- _Instruction 1_
Name each kernel function mentioned in the mailing list message below about check_unsafe_exec() races.
- _Instruction 2_
Continue the mailing list message about check_unsafe_exec() races below, starting right after its final sentence.

- _Text shown_
※ ※ ※
[<prev] [next>] [<thread-prev] [thread-next>] [day] [month] [year] [list]
Message-ID: <Pine.LNX.4.64.0904191710320.9099@blonde.anvils>
Date: Sun, 19 Apr 2009 17:30:02 +0100 (BST)
From: Hugh Dickins <hugh@...itas.com>
To: Oleg Nesterov <oleg@...hat.com>
cc: Al Viro <viro@...IV.linux.org.uk>,
Linus Torvalds <torvalds@...ux-foundation.org>,
Andrew Morton <akpm@...ux-foundation.org>,
Joe Malicki <jmalicki@...acarta.com>,
Michael Itz <mitz@...acarta.com>,
Kenneth Baker <bakerk@...acarta.com>,
Chris Wright <chrisw@...s-sol.org>,
David Howells <dhowells@...hat.com>,
Alexey Dobriyan <adobriyan@...il.com>,
Greg Kroah-Hartman <gregkh@...e.de>,
linux-fsdevel@...r.kernel.org, linux-kernel@...r.kernel.org
Subject: Re: Q: check_unsafe_exec() races (Was: [PATCH 2/4] fix setuid
sometimes doesn't)
On Mon, 6 Apr 2009, Oleg Nesterov wrote:
> On 04/01, Al Viro wrote:
> >
> > Rebased and pushed (same tree, same branch; included into for-next, along
> > with related cleanups).
>
> Sorry for delay!
Please don't suppose that you can ever beat me at the slowness game!
>
> Afaics, the usage of fs->in_exec is not completely right. But firstly, a
> couple of minor nits.
>
>
> check_unsafe_exec() doesn't need ->siglock, we can iterate over sub-threads
> under rcu_read_lock(). Note that with RCU or ->siglock we can set the "wrong"
> LSM_UNSAFE_SHARE if we race with copy_process(CLONE_THREAD | CLONE_FS), but
> as it was already discussed we don't care. This means it is OK to miss the
> freshly cloned thread which has already passed copy_fs().
※ ※ ※
- _Information shown_
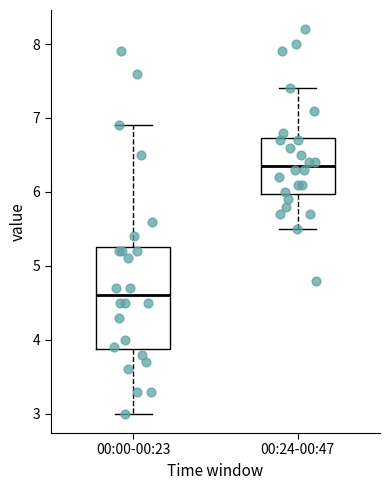

Reading left to right, transcribe this box plot: for each box, give where its median line is, the range the box spans, and where its two whiskers end, as read against the y-axis. The values are not printed on the chart, so give them approximately, as read against the axis.

00:00-00:23: median 4.6, box 3.9 to 5.3, whiskers 3.0 to 6.9
00:24-00:47: median 6.4, box 6.0 to 6.7, whiskers 5.5 to 7.4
※ ※ ※
- _Exercise result 1_
check_unsafe_exec(), rcu_read_lock(), copy_process(), copy_fs()

- _Exercise result 2_
Yes, I agree.
And preferable not to have IRQs disabled over that next_thread() loop.
>
>
> do_execve:
>
> /* execve succeeded */
> write_lock(¤t->fs->lock);
> current->fs->in_exec = 0;
> write_unlock(¤t->fs->lock);
>
> afaics, fs->lock is not needed. If ->in_exec was set, it was set by this
> thread-group and we do not share ->fs with another process. Since we are
> the only thread now, we can clear ->in_exec lockless.
Right, given your fix below. I wondered for a moment if a barrier
would then be needed, but no, this is all racy (erring on the safe
side) if the userspace insists on being racy here.
>
>
> And now, what I think is wrong:
>
> do_execve:
>
> out_unmark:
> write_lock(¤t->fs->lock);
> current->fs->in_exec = 0;
> write_unlock(¤t->fs->lock);
>
> Two threads T1 and T2 and another process P, all share the same ->fs.
>
> T1 starts do_execve(BAD_FILE). It calls check_unsafe_exec(), since ->fs is
> shared, we set LSM_UNSAFE but not ->in_exec (actually, not very good name).
>
> P exits and decrements fs->users.
>
> T2 starts do_execve(), calls check_unsafe_exec(), now ->fs is not shared,
> we set fs->in_exec.
>
> T1 continues, open_exec(BAD_FILE) fails, we clear ->in_exec and return
> to the user-space.
>
> T1 does clone(CLONE_FS /* without CLONE_THREAD */).
>
> T1 continues without LSM_UNSAFE_SHARE while ->fs is shared with another
> process.
If I follow you correctly, you meant to say T2 not T1 in the last step.
>
>
> What do you think about the (uncompiled) patch below ? It doesn't change
> compat_do_execve(), just for discussion.
>
> But see also another message I am going to send...
>
> Oleg.
>
> do_execve() must not clear fs->in_exec if it was set by another thread,
> and we don't need fs->lock to clear.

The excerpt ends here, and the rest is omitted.